* Requirement: What do the entries below say? Restate them word for word.

-- Available data follows --

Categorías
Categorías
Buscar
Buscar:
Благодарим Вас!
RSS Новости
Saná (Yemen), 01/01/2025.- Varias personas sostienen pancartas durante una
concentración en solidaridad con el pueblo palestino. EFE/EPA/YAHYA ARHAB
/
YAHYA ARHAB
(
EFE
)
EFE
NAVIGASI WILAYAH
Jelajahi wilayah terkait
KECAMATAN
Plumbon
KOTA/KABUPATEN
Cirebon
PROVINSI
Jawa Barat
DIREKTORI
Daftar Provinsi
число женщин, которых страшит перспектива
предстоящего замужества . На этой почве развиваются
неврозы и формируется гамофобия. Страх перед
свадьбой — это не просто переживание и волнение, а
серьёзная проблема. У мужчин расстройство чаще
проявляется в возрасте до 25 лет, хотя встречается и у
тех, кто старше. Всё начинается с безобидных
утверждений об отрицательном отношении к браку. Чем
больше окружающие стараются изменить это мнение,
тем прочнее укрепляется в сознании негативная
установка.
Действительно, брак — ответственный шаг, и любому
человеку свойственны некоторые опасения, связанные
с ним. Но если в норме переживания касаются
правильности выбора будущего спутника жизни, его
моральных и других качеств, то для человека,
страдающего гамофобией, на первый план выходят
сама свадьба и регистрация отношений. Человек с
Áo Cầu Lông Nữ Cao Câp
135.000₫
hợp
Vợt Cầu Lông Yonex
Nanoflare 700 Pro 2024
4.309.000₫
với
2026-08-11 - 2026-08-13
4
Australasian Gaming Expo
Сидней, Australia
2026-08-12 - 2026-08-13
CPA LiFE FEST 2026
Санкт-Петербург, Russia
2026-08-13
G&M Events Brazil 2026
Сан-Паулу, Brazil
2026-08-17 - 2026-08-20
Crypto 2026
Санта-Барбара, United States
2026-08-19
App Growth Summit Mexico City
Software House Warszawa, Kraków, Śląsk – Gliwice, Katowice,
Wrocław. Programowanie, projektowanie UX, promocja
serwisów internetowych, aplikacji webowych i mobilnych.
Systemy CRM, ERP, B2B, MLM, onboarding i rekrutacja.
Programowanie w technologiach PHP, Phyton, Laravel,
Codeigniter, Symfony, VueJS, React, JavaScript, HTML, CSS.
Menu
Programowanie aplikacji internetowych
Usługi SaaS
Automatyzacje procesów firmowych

-- Available data concluded --

* Response below:
Categorías
Categorías
Buscar
Buscar:
Благодарим Вас!
RSS Новости
Saná (Yemen), 01/01/2025.- Varias personas sostienen pancartas durante una
concentración en solidaridad con el pueblo palestino. EFE/EPA/YAHYA ARHAB
/
YAHYA ARHAB
(
EFE
)
EFE
NAVIGASI WILAYAH
Jelajahi wilayah terkait
KECAMATAN
Plumbon
KOTA/KABUPATEN
Cirebon
PROVINSI
Jawa Barat
DIREKTORI
Daftar Provinsi
число женщин, которых страшит перспектива
предстоящего замужества . На этой почве развиваются
неврозы и формируется гамофобия. Страх перед
свадьбой — это не просто переживание и волнение, а
серьёзная проблема. У мужчин расстройство чаще
проявляется в возрасте до 25 лет, хотя встречается и у
тех, кто старше. Всё начинается с безобидных
утверждений об отрицательном отношении к браку. Чем
больше окружающие стараются изменить это мнение,
тем прочнее укрепляется в сознании негативная
установка.
Действительно, брак — ответственный шаг, и любому
человеку свойственны некоторые опасения, связанные
с ним. Но если в норме переживания касаются
правильности выбора будущего спутника жизни, его
моральных и других качеств, то для человека,
страдающего гамофобией, на первый план выходят
сама свадьба и регистрация отношений. Человек с
Áo Cầu Lông Nữ Cao Câp
135.000₫
hợp
Vợt Cầu Lông Yonex
Nanoflare 700 Pro 2024
4.309.000₫
với
2026-08-11 - 2026-08-13
4
Australasian Gaming Expo
Сидней, Australia
2026-08-12 - 2026-08-13
CPA LiFE FEST 2026
Санкт-Петербург, Russia
2026-08-13
G&M Events Brazil 2026
Сан-Паулу, Brazil
2026-08-17 - 2026-08-20
Crypto 2026
Санта-Барбара, United States
2026-08-19
App Growth Summit Mexico City
Software House Warszawa, Kraków, Śląsk – Gliwice, Katowice,
Wrocław. Programowanie, projektowanie UX, promocja
serwisów internetowych, aplikacji webowych i mobilnych.
Systemy CRM, ERP, B2B, MLM, onboarding i rekrutacja.
Programowanie w technologiach PHP, Phyton, Laravel,
Codeigniter, Symfony, VueJS, React, JavaScript, HTML, CSS.
Menu
Programowanie aplikacji internetowych
Usługi SaaS
Automatyzacje procesów firmowych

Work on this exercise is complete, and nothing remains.